[Opening Source material section]

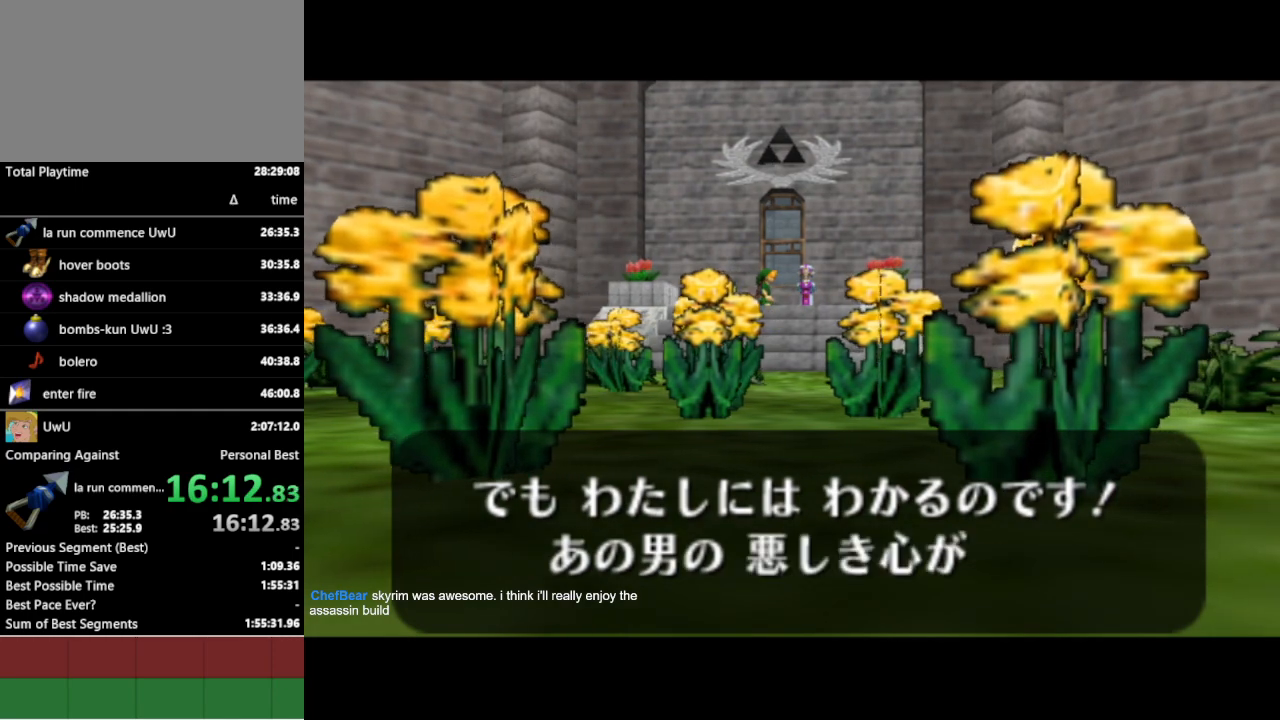
{"buttons": [], "left_stick": "center", "right_stick": "center", "events": [[33, "A", "up"], [33, "B", "down"], [100, "A", "down"], [100, "B", "up"], [133, "A", "up"]]}
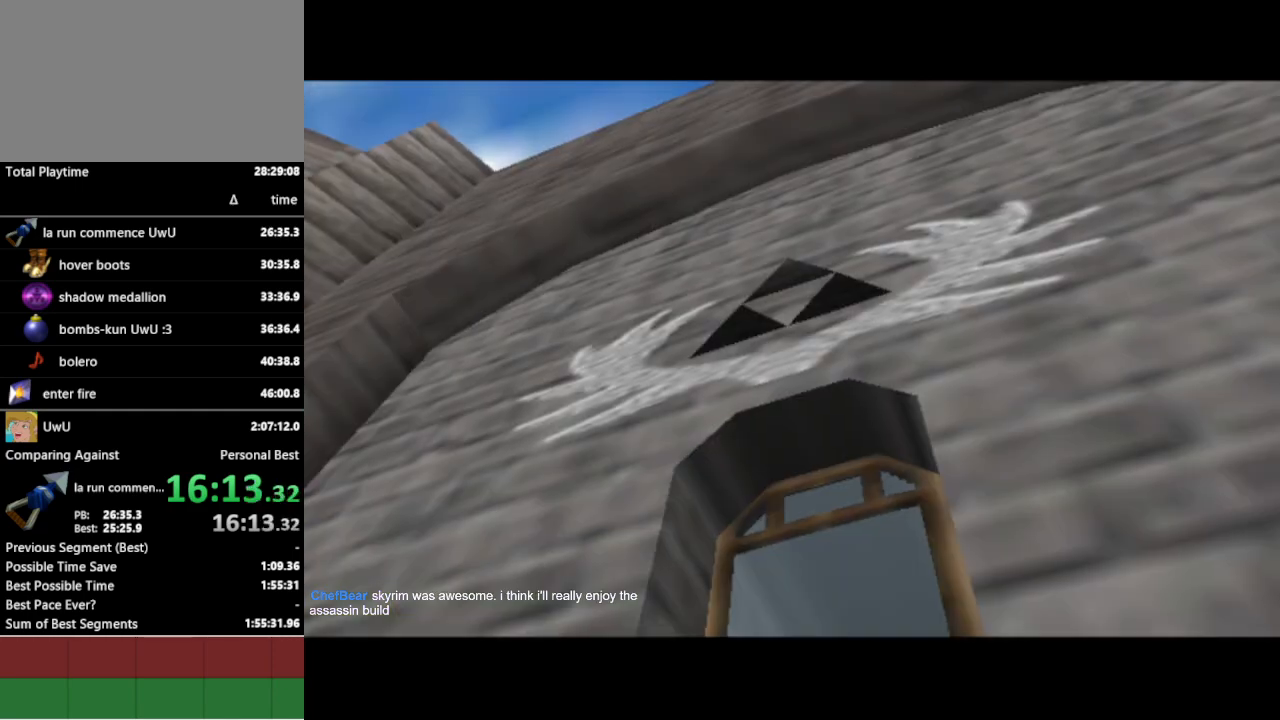
{"buttons": [], "left_stick": "center", "right_stick": "center", "events": []}
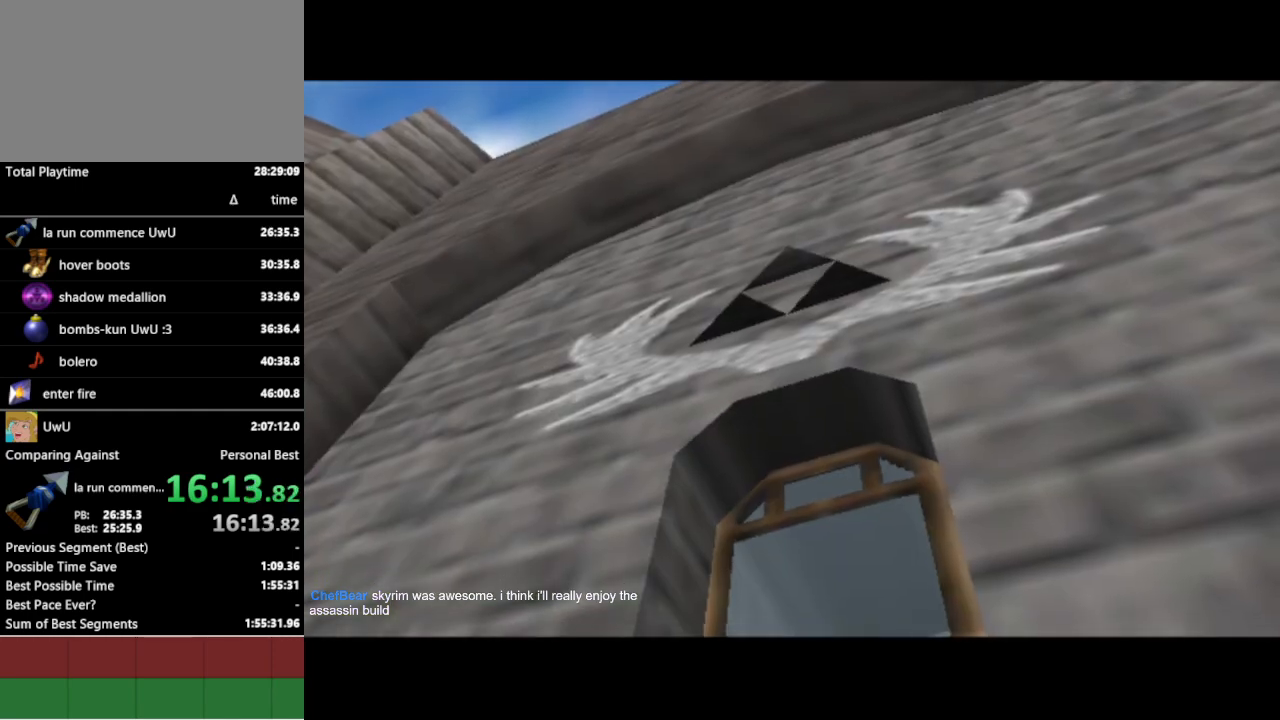
{"buttons": [], "left_stick": "center", "right_stick": "center", "events": []}
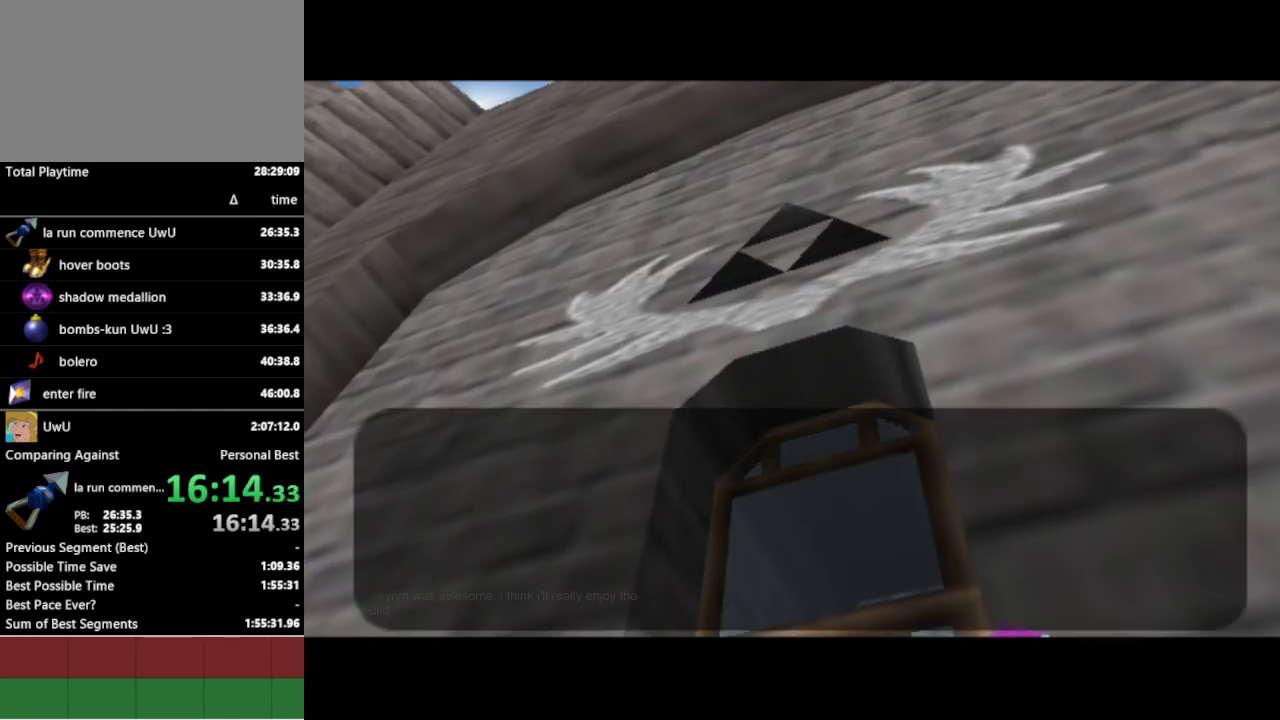
{"buttons": [], "left_stick": "center", "right_stick": "center", "events": []}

[Closing Source material section]

What the task requires>
Provide the listing above once more, exactly, with the pictures removed.

The answer>
{"buttons": [], "left_stick": "center", "right_stick": "center", "events": [[33, "A", "up"], [33, "B", "down"], [100, "A", "down"], [100, "B", "up"], [133, "A", "up"]]}
{"buttons": [], "left_stick": "center", "right_stick": "center", "events": []}
{"buttons": [], "left_stick": "center", "right_stick": "center", "events": []}
{"buttons": [], "left_stick": "center", "right_stick": "center", "events": []}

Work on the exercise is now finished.